Dengan pola pengembangan industri berbasis pada sumber daya manusia, menandakan ekonomi sebuah negara yang industri kreatifnya tumbuh maksimal akan lebih kokoh dibanding dengan negara yang masih mengandalkan komoditas atau pertambangan. Sebab sumber utama industri kreatif adalah kualitas manusianya.
Pada 2016 kontribusi ekonomi kreatif pada PDB mencapai Rp851 triliun. Ketua badan Ekonomi Kreatif Triawan Munaf memprediksi, pada tahun ini kontribusinya sudah di atas Rp1000 triliun. Tentus aja angka tersebut merupakan jumlah yang sangat berarti pada ekonomi Indonesia.
Sedangkan khusus ekspor pada 2014 itu tumbuh dari 18,2 miliar USD menjadi 19,4 miliar USD dengan kontribusi terbesar dari sektor fesyen dan kriya mendominasi ekspor kita. Pemerintah berharap subsektor lain akan mampu meningkatkan kemampuan ekspor.

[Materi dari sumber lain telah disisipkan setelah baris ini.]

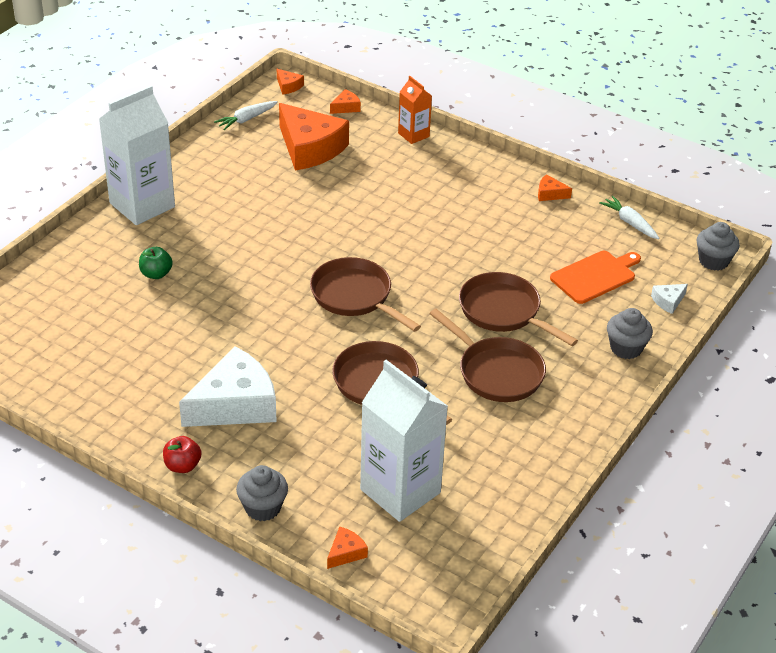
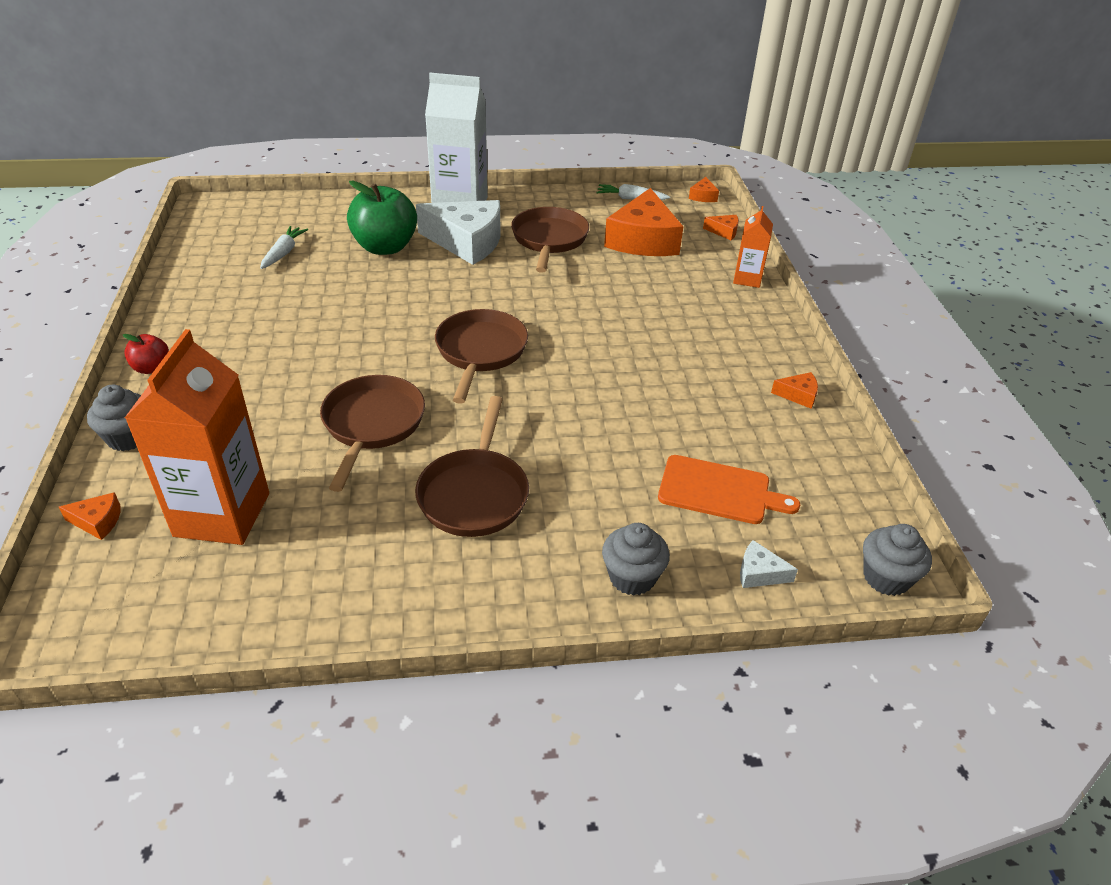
camera: 50 degrees right, 0 degrees up
(156, 274) = (385, 247): green apple -> green apple, size x2.04
(235, 404) = (259, 357): white cheese -> white cheese (467, 242)
(400, 491) = (222, 514): white carton -> orange carton
(503, 311) = (575, 452): brown pan -> brown pan (549, 240)
(550, 194) = (798, 395): orange cheese -> orange cheese turned 120 degrees clockwise
(630, 223) = (843, 473): white carrot -> white carrot (283, 253)

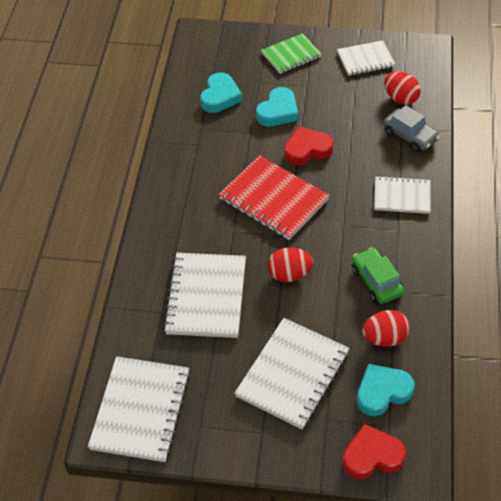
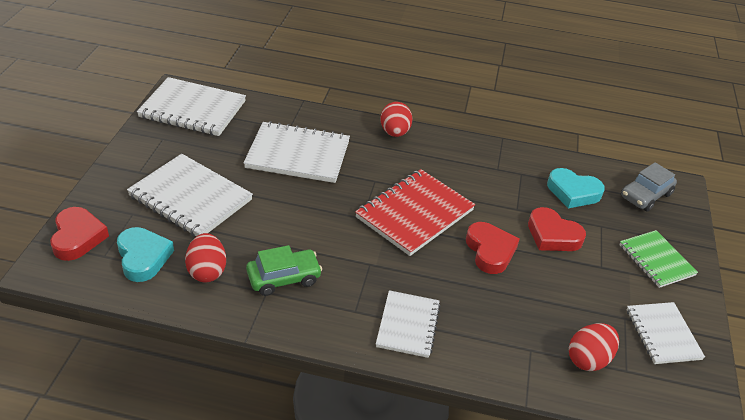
camera: 90 degrees right, 10 degrees down
(278, 111) = (552, 235): turquoise heart -> red heart
(289, 274) = (310, 212): red egg -> red egg (394, 132)
(410, 136) = (515, 355): grey car -> grey car (645, 195)

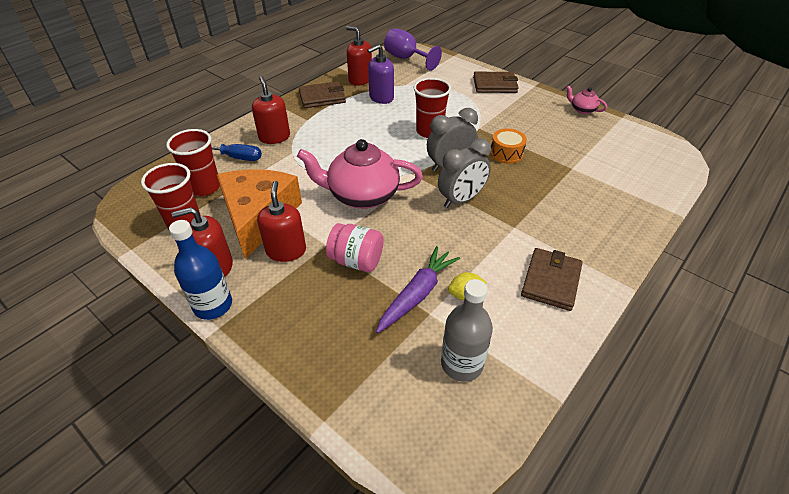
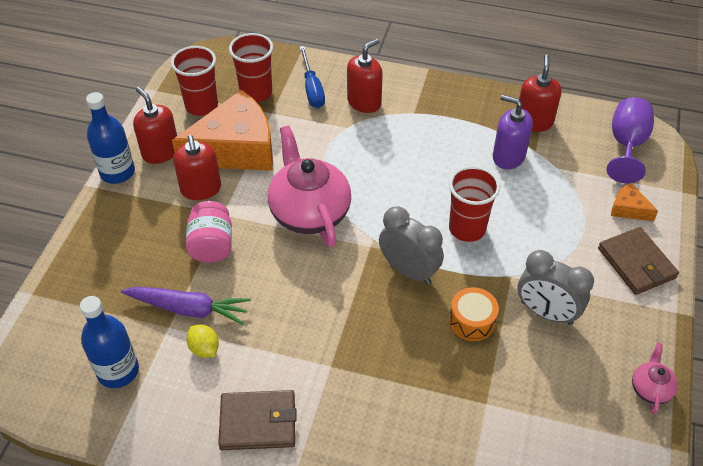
camera: 65 degrees right, 5 degrees up
(286, 251) = (201, 189): red soap dispenser -> red soap dispenser turned 105 degrees clockwise
(322, 97) = (467, 105): brown wallet -> none
(454, 74) = (628, 209): none -> orange cheese
(461, 199) = (351, 301): grey clock -> grey clock (546, 313)
(462, 364) = (118, 371): grey bottle -> blue bottle

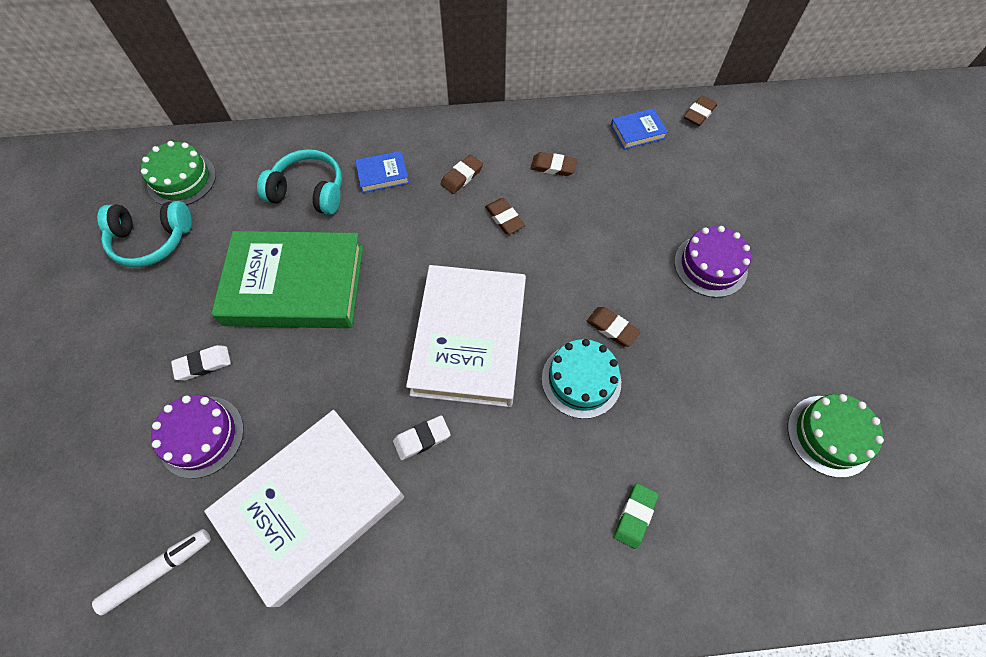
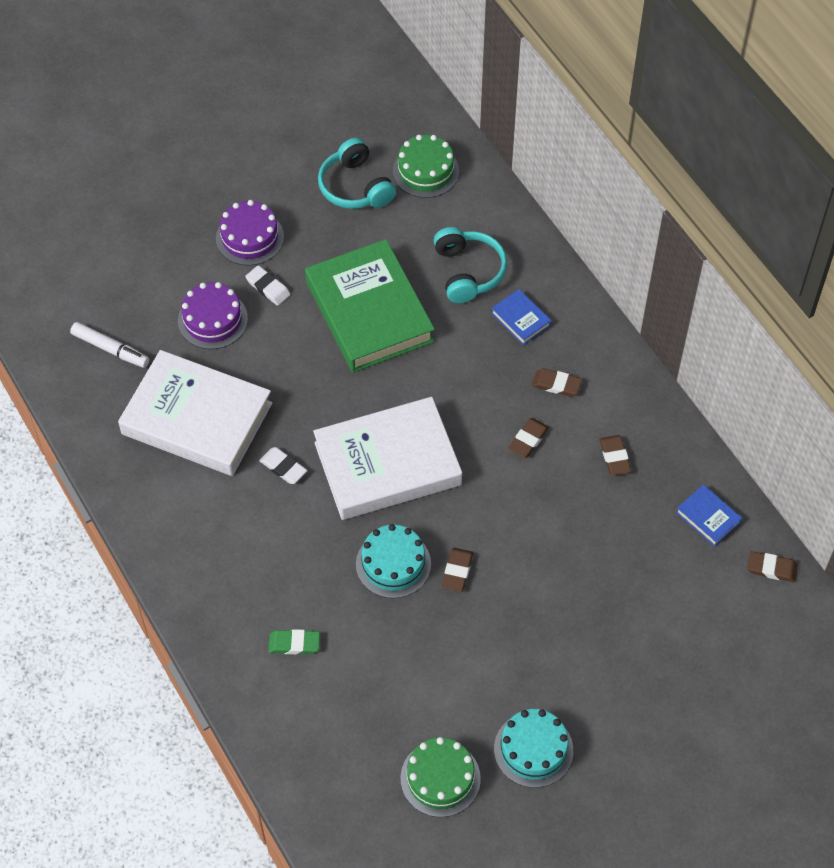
camera: 65 degrees right, 5 degrees down
(710, 265) = (572, 634): purple cake -> purple cake (249, 237)
(817, 342) = (533, 749): none -> turquoise cake

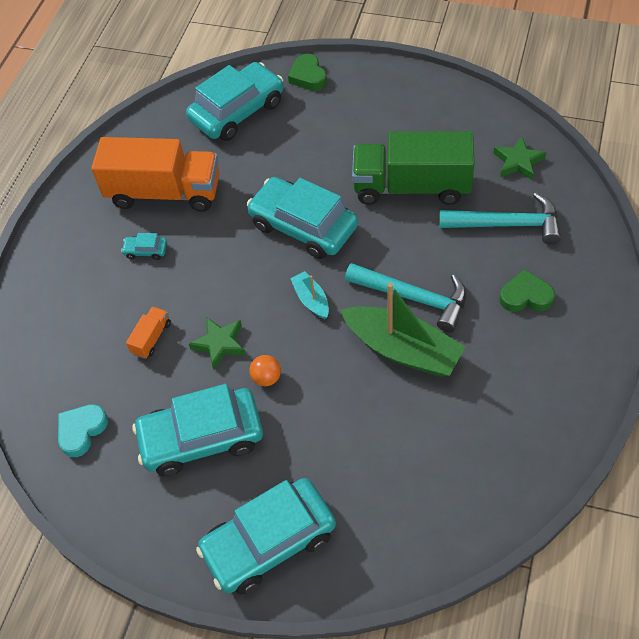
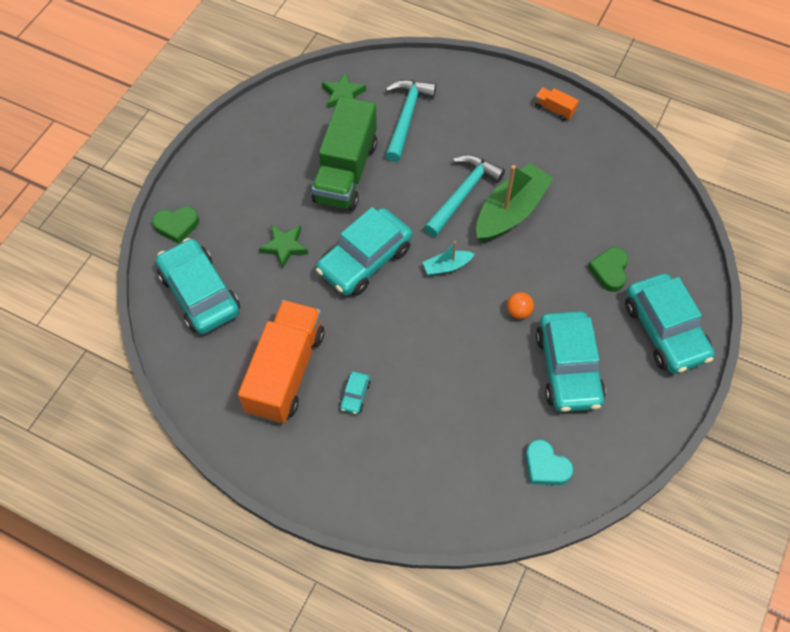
camera: 85 degrees left, 5 degrees up
(151, 338) = (458, 399): orange truck -> orange truck (554, 109)
(220, 344) = (477, 343): green star -> green star (284, 247)
(525, 296) = (479, 123): green heart -> green heart (609, 271)

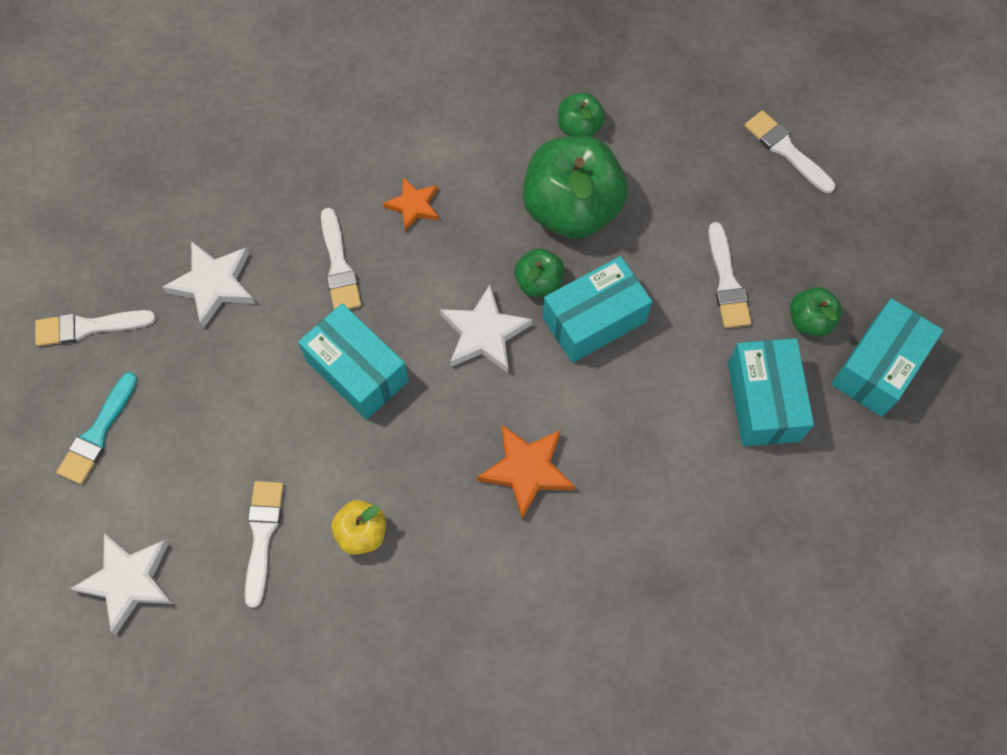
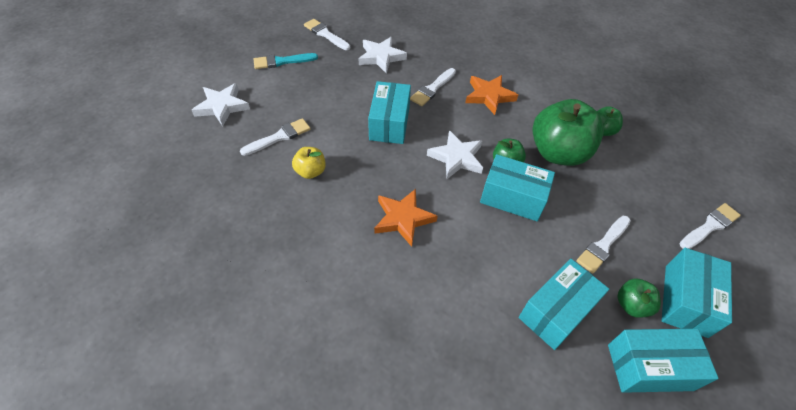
camera: 50 degrees right, 15 degrees down
(413, 206) = (489, 96): orange star -> orange star, size x1.53
(786, 150) = (710, 226): white brush -> white brush turned 45 degrees clockwise
(842, 263) = (686, 300): none -> turquoise box

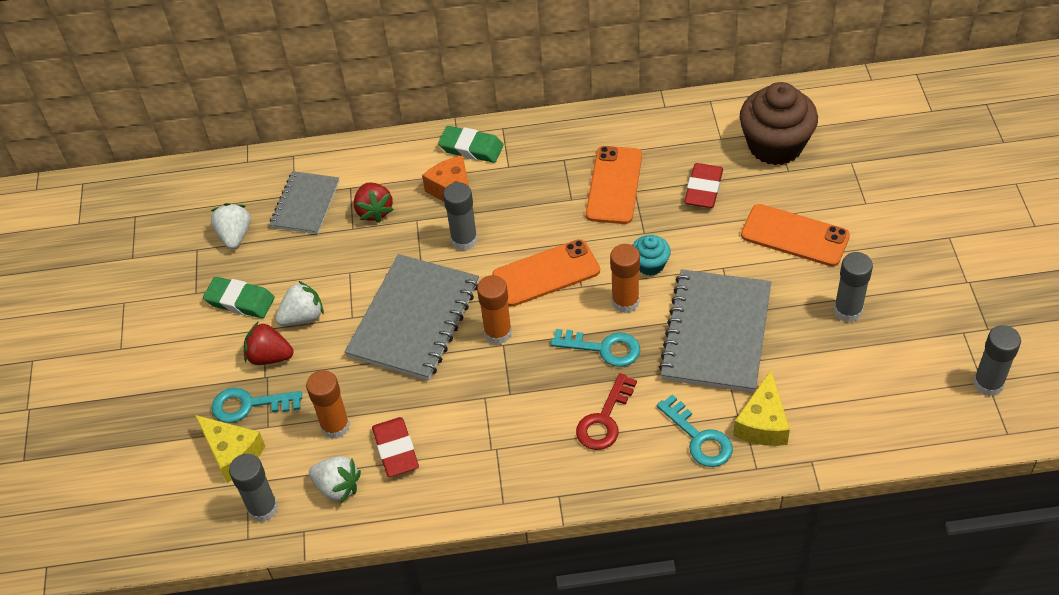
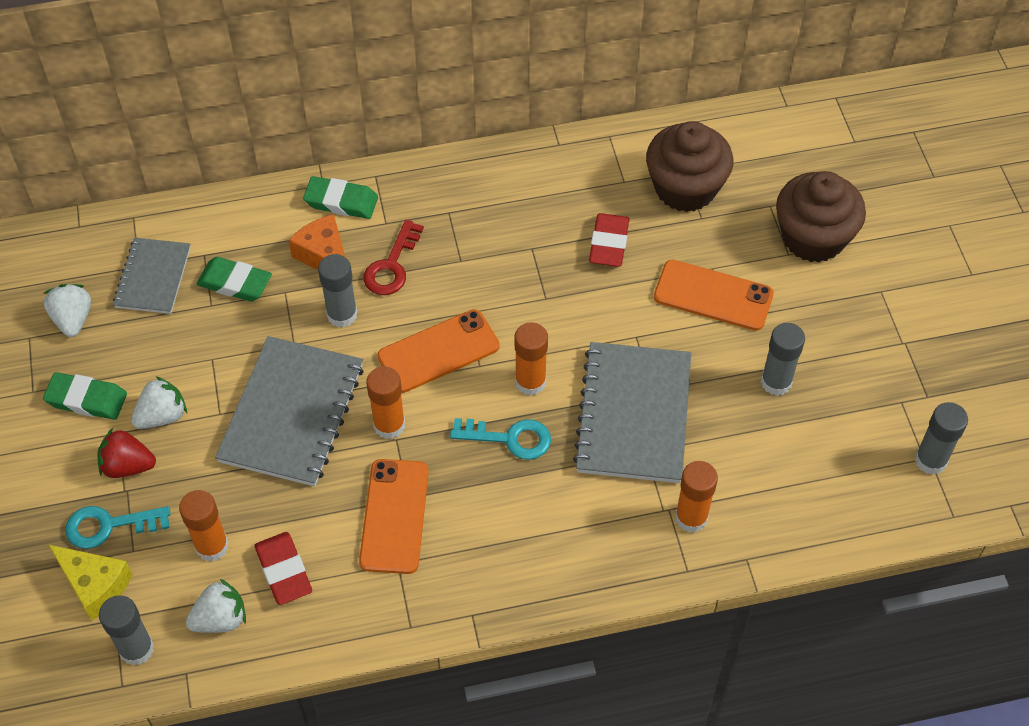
camera: 10 degrees left, 5 degrees up
(337, 487) = (220, 619): white strawberry -> white strawberry turned 45 degrees counterclockwise
(374, 211) = (235, 283): red strawberry -> green eraser
(604, 419) = (516, 522): red key -> red key (391, 265)
(614, 185) = (508, 242): orange phone -> orange phone (394, 516)
(650, 264) = (555, 336): turquoise cupcake -> none
(699, 438) = (622, 539): turquoise key -> none
(762, 423) = (691, 517): yellow cheese -> orange glue stick
(889, 190) = (813, 237): none -> brown cupcake

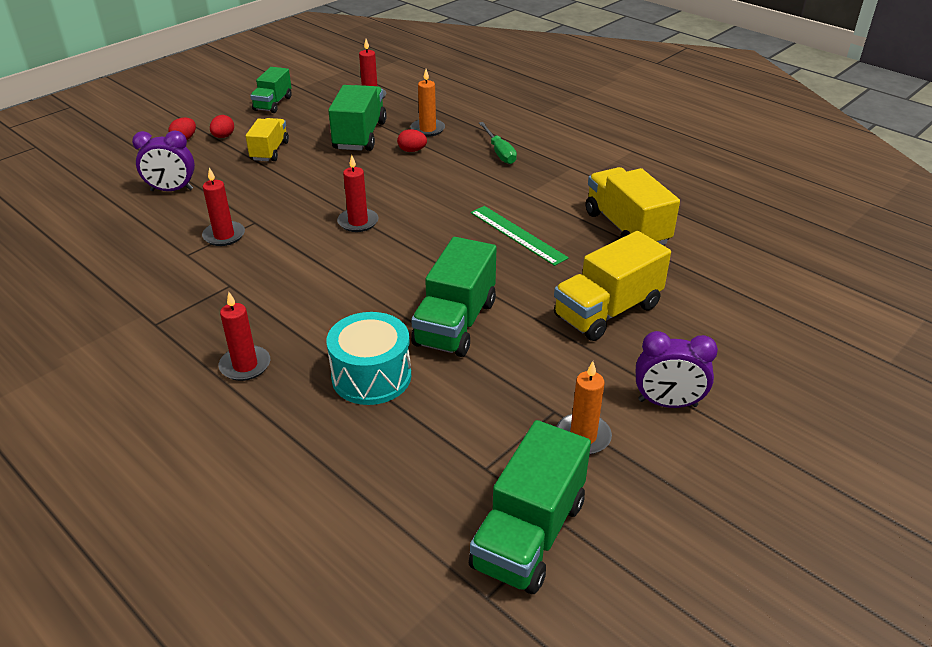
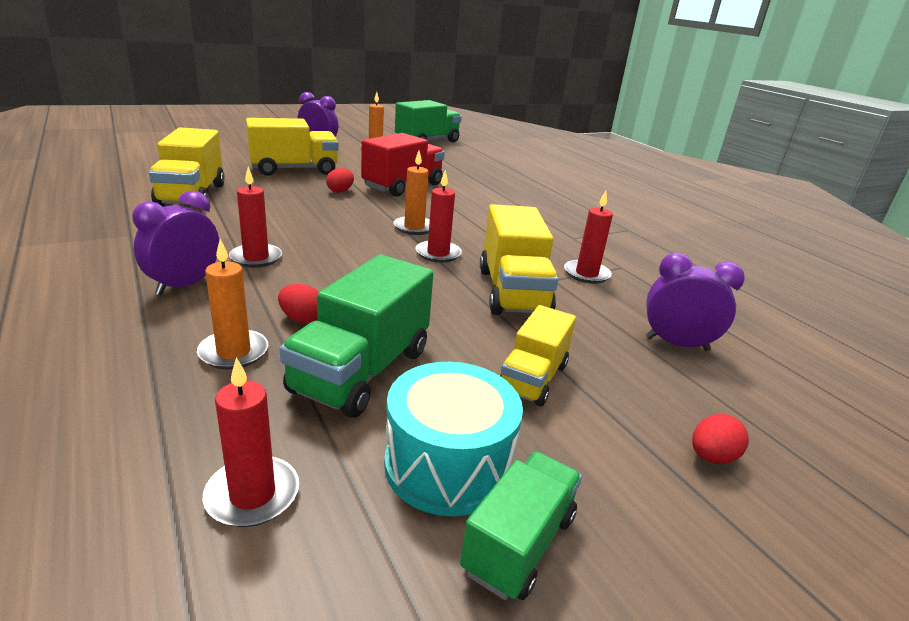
camera: 165 degrees left, 10 degrees down
(223, 136) = (628, 441): red egg -> red egg (340, 191)
(245, 365) = (554, 200): red candle -> red candle (256, 258)
(287, 201) = (512, 292): none -> yellow truck
(371, 376) = (473, 181): turquoise drum -> turquoise drum (447, 465)
(396, 248) = (414, 228): none -> orange candle
(455, 323) = (403, 186): green truck -> red truck
(499, 152) = (184, 285): green screwdriver -> purple clock
(517, 235) = (293, 212): green ruler -> none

Sebagai contoh, Indonesia memiliki jenis kopi yang amat beragam. Namun demikian, gerai-gerai kopi besar yang ada di Indonesia kebanyakan brand asing. Padahal jika potensi komoditas kopi dapat dikemas sedemikian rupa kita dapat melakukan ekspansi lebih serius dibanding negara lain. Potensi dasarnya berupa komoditas kopi kita sangat berlimpah.
Di sisi lain, pasar lokal juga sangat menjanjikan. Dari dunia film, misalnya, kini makin banyak film-film Indonesia yang jumlah penontonnya menembus angka dua juta. Kreativitas para pembuat film nasional juga sudah mulai dilirik para pengusaha film kelas dunia.
Film Wiro Sableng 212, misalnya, kali ini merupakan kolaborasi pembuat film lokal dengan salah satu raksasa Hollywood, Fox Internasional. Langkah seperti ini bisa dijadikan model star-up dalam negeri yang berhasil menarik investor besar untuk mengembangkan produknya.